Question

An electric field \( \vec{E} = (10x + 5) \hat{i} \, \text{N/C} \) exists in a region in which a cube of side \( L \) is kept as shown in the figure. Here \( x \) and \( L \) are in metres. Calculate the net flux through the cube.

Hint:

When calculating the electric flux through a cube in a non-uniform electric field, consider the contribution of the flux from the faces perpendicular to the electric field direction. Only the faces parallel to the direction of the electric field contribute to the net flux.

Answer 1

We are given an electric field \( \vec{E} = (10x + 5) \hat{i} \) N/C, where \( x \) is the position along the x-axis. The flux through the cube can be calculated using Gauss's law, which states that the net electric flux \( \Phi_E \) through a closed surface is equal to the charge enclosed divided by the permittivity of free space \( \epsilon_0 \). Mathematically: \[ \Phi_E = \oint \vec{E} \cdot d\vec{A} \] where \( d\vec{A} \) is the vector area element on the surface of the cube. Step 1: Electric Field Expression The electric field is given as \( \vec{E} = (10x + 5) \hat{i} \). This means the electric field has a component along the x-axis, and it depends on the x-coordinate. Step 2: Flux Through Each Face The cube has six faces, and the flux through each face depends on the electric field and the orientation of the face. The area vector for each face is perpendicular to the surface, and the flux through each face is calculated by the dot product \( \vec{E} \cdot d\vec{A} \). For a face of the cube, the electric flux is given by: \[ \Phi_{\text{face}} = \vec{E} \cdot A \] where \( A \) is the area of the face of the cube. Since the electric field is only along the x-axis, the flux through the faces that are parallel to the yz-plane (i.e., the faces at \( x = 0 \) and \( x = L \)) will contribute to the total flux. Step 3: Calculate the Flux Through the Faces at \( x = 0 \) and \( x = L \) 1. Face at \( x = 0 \): The electric field at \( x = 0 \) is \( \vec{E} = 5 \hat{i} \) N/C. The area of the face at \( x = 0 \) is \( A = L^2 \), and the area vector is in the negative x-direction.
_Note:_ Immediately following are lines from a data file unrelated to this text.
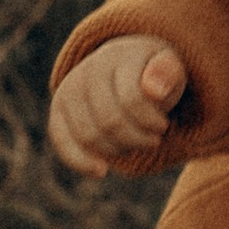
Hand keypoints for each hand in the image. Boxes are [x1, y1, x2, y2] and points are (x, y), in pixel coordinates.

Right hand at [49, 35, 186, 177]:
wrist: (124, 65)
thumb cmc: (151, 74)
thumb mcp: (170, 68)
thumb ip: (167, 74)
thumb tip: (154, 91)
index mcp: (118, 57)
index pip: (132, 100)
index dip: (152, 122)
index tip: (163, 126)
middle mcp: (88, 70)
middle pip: (110, 122)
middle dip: (137, 139)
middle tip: (152, 140)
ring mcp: (69, 90)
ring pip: (90, 136)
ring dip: (119, 150)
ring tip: (134, 142)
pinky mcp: (58, 111)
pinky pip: (62, 141)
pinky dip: (80, 161)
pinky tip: (101, 171)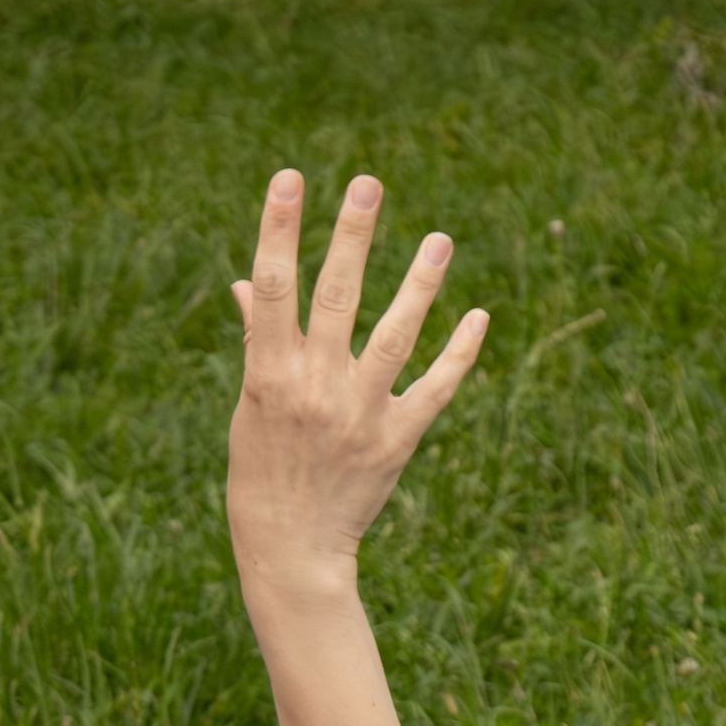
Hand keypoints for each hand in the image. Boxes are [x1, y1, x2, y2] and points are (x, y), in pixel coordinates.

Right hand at [227, 169, 488, 585]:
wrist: (291, 547)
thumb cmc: (263, 469)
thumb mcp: (249, 406)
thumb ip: (258, 343)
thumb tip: (247, 284)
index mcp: (270, 373)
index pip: (272, 287)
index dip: (278, 230)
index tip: (289, 178)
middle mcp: (315, 387)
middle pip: (337, 296)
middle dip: (352, 236)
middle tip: (369, 184)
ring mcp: (360, 413)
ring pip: (395, 335)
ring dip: (420, 285)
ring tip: (441, 239)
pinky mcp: (397, 440)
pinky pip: (435, 388)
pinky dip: (459, 353)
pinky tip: (478, 317)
Therefore, the flux through this face is: \[ \Phi_1 = E_x \cdot A = 5 \times L^2 = 5L^2 \] 2. Face at \( x = L \): The electric field at \( x = L \) is \( \vec{E} = (10L + 5) \hat{i} \) N/C. The area vector is in the positive x-direction, so the flux through this face is: \[ \Phi_2 = E_x \cdot A = (10L + 5) \times L^2 = (10L + 5) L^2 \] Step 4: Total Flux The total flux through the cube is the sum of the flux through the two faces (at \( x = 0 \) and \( x = L \)): \[ \Phi_{\text{total}} = \Phi_2 - \Phi_1 = (10L + 5) L^2 - 5L^2 \] \[ \Phi_{\text{total}} = 10L^3 \] Thus, the net electric flux through the cube is \( \Phi_{\text{total}} = 10L^3 \, \text{Nm}^2/\text{C} \).